[Assigned task]:
In the seatbelt anchor text's description of FIG. 1, which parts carry a two-digit reference numeral? List each part with its numeral.

[Text block]:

►

BACKGROUND OF THE INVENTION

1. Field of the Invention

The present invention relates to an anchor with an improved fixture for installing a seatbelt device. More particularly, it concerns the various shapes of fixing structure of anchor for stably installing an anchor on a vehicle body panel.

2. Description of the Related Art

Generally, a seatbelt is rolled up when it is not in use, and it is unrolled from the rolled-up state when the user pulls the seatbelt to wear it.

FIG. 1 illustrates a typical seatbelt being mounted on an automobile seat. One end of connection belt ( 20) is mounted on one side of passenger seat (D) by an anchor (70). A buckle (10) is attached at the other end of connection belt (20). A retractor (30) is fixed at the lower part of passenger seat (D) or vehicle body (B). A pillar anchor (60) is fixed at the upper part of vehicle body (B) locating just above passenger's shoulder for suspending the seatbelt. The seatbelt (40) is rolled up and stored inside the retractor (30) as a reservoir. A coupler (50) is attached at the end of seatbelt (40) for coupling or uncoupling the buckle (10) depending on the passenger's intention. The seatbelt (40) is suspended through the pillar anchor (60) for easily operating by a passenger. At an end of auxiliary seatbelt, a secondary anchor (80) is mounted on the vehicle body (B) or passenger seat (D) at the opposite side from the first anchor (70).

FIGS. 2 and 3 disclose a conventional anchor being used for a seatbelt. The conventional anchor being made of a steel plate (S) comprises a lower part ( 1 a) and upper part (1 b). A slot (2) is provided at the mid of lower part (1 a) for suspending a seatbelt. A fastener hole (5) is formed at the center of upper part (1 b). The belts (20, 40) are installed through the slot (2). A fastener (6) is installed through the fastener hole (5) of anchor. The anchor is mounted on the vehicle body (B) by means of fastener (6) and busing (7).

FIGS. 4 and 5 disclose a conventional pillar anchor as another example. Except the lower part, the conventional pillar anchor has a similar structure to that of conventional anchor as shown in FIGS. 2 and 3, respectively. This type anchor also applies the means of fastener ( 6) and busing (7) when the pillar anchor is mounted on the vehicle body (B).

A specially designed fastener ( 6) consists of a disk shaped stopper (6 a), an insertion part (6 b) and a thread part (6 c). The disk shaped stopper (6 a) is formed for preventing a fastener head slip out through the fastener hole (5). The insertion part of fastener (6 b) is formed with a predetermined height and diameter, which is slightly larger than the thread part (6 c) but smaller than the disk shaped stopper (6 a) to prevent the fastener moving radial direction in the fastener hole (5).

A nut hole ( 91) is drilled on a vehicle body panel (90) at a position where an anchor is installed. Then, a nut (92) is welded underneath the nut hole (91). When the anchor is installed on the vehicle body panel, the thread part (6 c) of fastener goes through the fastener hole (5) of upper part and nut hole (91) to fasten the anchor with the nut (92) on the vehicle body panel (90).

◄

[Provided material]:

►

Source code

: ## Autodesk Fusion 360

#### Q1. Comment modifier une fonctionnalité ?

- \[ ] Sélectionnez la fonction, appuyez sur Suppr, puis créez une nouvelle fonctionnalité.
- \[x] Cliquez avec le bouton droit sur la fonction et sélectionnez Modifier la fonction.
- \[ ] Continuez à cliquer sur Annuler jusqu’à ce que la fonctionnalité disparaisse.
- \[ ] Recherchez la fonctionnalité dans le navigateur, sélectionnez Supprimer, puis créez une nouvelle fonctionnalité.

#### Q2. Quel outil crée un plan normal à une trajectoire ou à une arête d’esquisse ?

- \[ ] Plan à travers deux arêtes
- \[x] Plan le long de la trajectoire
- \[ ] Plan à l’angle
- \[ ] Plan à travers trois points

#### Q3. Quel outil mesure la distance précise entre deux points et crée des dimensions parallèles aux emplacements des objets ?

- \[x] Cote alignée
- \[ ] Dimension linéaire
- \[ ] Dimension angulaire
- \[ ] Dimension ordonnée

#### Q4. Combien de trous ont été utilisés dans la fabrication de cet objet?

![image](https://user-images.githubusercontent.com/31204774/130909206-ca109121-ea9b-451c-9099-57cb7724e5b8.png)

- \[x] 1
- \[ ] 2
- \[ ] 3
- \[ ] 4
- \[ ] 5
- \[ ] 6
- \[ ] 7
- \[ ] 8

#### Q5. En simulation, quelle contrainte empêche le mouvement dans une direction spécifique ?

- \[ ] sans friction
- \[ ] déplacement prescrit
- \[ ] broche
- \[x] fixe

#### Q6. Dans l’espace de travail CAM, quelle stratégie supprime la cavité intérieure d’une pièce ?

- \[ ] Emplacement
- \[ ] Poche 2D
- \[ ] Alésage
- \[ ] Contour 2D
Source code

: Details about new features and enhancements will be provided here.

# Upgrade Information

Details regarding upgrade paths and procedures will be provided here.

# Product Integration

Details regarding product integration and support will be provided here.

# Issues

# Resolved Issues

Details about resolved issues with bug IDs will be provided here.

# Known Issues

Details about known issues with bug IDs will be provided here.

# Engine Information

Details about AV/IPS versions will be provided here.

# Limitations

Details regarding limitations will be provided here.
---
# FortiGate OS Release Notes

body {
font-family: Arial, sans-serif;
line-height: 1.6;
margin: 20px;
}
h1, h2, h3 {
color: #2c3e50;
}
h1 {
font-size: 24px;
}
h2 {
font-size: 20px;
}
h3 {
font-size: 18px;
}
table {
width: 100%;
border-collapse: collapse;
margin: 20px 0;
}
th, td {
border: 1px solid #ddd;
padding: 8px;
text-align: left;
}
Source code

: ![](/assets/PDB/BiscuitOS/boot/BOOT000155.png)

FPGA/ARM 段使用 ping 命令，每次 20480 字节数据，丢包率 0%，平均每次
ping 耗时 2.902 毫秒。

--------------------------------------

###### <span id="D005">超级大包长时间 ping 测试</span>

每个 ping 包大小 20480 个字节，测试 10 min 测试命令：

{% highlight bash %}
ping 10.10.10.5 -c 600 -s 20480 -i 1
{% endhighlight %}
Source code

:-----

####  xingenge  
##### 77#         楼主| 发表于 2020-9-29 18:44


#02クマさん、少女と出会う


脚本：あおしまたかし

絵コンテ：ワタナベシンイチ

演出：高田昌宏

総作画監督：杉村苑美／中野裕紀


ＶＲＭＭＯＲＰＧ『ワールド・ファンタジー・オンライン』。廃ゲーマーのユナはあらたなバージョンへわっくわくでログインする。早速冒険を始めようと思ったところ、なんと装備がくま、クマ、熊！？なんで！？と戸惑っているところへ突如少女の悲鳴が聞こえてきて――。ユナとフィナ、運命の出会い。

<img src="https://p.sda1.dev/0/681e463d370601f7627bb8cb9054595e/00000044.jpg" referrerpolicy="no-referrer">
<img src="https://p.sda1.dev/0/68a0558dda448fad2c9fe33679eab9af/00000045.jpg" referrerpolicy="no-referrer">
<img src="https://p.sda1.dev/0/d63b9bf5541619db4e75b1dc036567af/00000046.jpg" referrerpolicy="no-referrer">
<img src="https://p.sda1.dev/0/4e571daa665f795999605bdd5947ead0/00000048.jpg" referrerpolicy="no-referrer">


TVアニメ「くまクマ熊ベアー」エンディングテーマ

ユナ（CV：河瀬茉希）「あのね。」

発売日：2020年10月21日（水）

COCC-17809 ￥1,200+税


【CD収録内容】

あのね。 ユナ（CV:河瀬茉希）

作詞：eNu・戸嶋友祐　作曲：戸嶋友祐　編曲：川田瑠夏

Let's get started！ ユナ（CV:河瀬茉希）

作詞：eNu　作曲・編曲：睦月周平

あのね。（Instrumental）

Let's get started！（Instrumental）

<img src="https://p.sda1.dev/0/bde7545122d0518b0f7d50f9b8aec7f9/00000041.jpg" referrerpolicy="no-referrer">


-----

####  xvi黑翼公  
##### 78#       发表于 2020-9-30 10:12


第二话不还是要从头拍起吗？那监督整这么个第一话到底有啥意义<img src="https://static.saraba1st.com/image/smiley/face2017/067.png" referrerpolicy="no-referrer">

◄

[Completed task]:
- Buckle (10)
- Connection belt (20)
- Retractor (30)
- Seatbelt (40)
- Coupler (50)
- Pillar anchor (60)
- Anchor (70)
- Secondary anchor (80)